## EXERCISE INSTRUCTIONS
Only those lines in the data below from the line containing "Au Canada, la" through the line containing "මිලියන 1096 ක ආයෝජනයක් සිදු කිරීම ඔස්සේ", both included, should be restated word for word.

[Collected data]
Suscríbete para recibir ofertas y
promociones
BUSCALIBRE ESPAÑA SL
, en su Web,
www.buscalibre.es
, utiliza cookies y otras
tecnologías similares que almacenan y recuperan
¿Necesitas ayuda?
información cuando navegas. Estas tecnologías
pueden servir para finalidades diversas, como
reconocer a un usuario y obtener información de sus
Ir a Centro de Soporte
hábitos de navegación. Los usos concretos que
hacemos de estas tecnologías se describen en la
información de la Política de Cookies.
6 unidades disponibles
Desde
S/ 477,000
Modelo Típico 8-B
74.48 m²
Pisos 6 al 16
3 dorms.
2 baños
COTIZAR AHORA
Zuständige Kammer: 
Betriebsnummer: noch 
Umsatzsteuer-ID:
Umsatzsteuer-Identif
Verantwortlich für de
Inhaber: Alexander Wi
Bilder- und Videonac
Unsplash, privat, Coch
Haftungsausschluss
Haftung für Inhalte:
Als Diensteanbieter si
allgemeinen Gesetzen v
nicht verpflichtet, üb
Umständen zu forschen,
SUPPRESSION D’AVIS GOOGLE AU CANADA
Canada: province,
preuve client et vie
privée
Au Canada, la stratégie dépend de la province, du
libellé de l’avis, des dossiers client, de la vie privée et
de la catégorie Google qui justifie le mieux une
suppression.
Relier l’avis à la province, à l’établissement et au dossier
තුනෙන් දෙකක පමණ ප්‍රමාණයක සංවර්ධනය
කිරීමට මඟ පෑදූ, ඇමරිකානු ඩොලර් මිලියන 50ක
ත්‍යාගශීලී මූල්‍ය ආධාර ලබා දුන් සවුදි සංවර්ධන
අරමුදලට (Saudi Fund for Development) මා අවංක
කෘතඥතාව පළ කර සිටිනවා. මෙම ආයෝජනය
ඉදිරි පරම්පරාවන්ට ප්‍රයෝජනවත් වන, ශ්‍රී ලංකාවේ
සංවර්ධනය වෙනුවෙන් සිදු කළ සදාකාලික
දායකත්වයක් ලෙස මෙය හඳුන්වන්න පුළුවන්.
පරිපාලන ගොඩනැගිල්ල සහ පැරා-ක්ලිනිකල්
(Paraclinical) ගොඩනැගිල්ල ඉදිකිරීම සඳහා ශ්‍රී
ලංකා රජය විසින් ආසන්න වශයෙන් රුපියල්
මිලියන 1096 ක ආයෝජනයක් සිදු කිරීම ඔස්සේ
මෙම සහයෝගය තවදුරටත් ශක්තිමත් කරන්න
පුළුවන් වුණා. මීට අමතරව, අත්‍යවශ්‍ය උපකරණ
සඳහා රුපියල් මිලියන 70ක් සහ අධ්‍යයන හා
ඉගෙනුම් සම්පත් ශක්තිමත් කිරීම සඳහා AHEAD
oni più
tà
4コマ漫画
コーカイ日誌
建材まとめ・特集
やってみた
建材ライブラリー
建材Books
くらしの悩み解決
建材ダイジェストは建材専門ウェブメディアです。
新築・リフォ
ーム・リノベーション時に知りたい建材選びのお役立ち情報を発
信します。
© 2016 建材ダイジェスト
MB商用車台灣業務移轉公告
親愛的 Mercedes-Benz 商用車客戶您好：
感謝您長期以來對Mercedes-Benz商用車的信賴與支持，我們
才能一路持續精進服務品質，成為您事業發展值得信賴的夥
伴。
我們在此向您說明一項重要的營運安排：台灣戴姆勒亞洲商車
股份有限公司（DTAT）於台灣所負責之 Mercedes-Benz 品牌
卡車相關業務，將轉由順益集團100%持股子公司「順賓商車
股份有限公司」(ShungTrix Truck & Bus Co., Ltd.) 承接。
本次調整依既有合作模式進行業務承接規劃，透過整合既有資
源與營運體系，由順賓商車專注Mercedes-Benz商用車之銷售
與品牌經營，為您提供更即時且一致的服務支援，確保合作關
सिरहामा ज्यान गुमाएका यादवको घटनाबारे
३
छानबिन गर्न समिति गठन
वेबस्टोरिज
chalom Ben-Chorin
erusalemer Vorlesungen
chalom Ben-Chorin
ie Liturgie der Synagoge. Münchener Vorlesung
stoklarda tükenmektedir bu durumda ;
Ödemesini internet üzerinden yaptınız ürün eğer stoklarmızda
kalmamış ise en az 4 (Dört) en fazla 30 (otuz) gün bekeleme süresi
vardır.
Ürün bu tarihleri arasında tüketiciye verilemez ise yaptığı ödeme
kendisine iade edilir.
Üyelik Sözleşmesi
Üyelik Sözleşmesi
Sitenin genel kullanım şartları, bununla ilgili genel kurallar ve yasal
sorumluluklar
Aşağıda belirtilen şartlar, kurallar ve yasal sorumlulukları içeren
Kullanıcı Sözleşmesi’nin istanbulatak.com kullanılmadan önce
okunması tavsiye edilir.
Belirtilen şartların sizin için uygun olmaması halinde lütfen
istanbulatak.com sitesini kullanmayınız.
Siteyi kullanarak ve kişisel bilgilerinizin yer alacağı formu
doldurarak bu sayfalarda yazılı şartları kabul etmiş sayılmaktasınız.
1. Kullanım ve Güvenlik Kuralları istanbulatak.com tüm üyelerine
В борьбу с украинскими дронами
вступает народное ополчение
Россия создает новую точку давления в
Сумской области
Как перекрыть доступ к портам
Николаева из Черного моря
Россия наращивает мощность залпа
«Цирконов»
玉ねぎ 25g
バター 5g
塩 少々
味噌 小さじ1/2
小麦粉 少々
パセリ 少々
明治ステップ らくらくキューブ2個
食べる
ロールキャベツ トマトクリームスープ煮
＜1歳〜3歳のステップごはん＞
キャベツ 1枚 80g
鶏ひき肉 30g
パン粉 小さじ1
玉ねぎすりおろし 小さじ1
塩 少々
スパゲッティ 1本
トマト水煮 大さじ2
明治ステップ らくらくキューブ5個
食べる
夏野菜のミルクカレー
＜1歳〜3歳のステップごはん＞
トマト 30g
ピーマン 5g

## TASK SOLUTION
Au Canada, la stratégie dépend de la province, du
libellé de l’avis, des dossiers client, de la vie privée et
de la catégorie Google qui justifie le mieux une
suppression.
Relier l’avis à la province, à l’établissement et au dossier
තුනෙන් දෙකක පමණ ප්‍රමාණයක සංවර්ධනය
කිරීමට මඟ පෑදූ, ඇමරිකානු ඩොලර් මිලියන 50ක
ත්‍යාගශීලී මූල්‍ය ආධාර ලබා දුන් සවුදි සංවර්ධන
අරමුදලට (Saudi Fund for Development) මා අවංක
කෘතඥතාව පළ කර සිටිනවා. මෙම ආයෝජනය
ඉදිරි පරම්පරාවන්ට ප්‍රයෝජනවත් වන, ශ්‍රී ලංකාවේ
සංවර්ධනය වෙනුවෙන් සිදු කළ සදාකාලික
දායකත්වයක් ලෙස මෙය හඳුන්වන්න පුළුවන්.
පරිපාලන ගොඩනැගිල්ල සහ පැරා-ක්ලිනිකල්
(Paraclinical) ගොඩනැගිල්ල ඉදිකිරීම සඳහා ශ්‍රී
ලංකා රජය විසින් ආසන්න වශයෙන් රුපියල්
මිලියන 1096 ක ආයෝජනයක් සිදු කිරීම ඔස්සේ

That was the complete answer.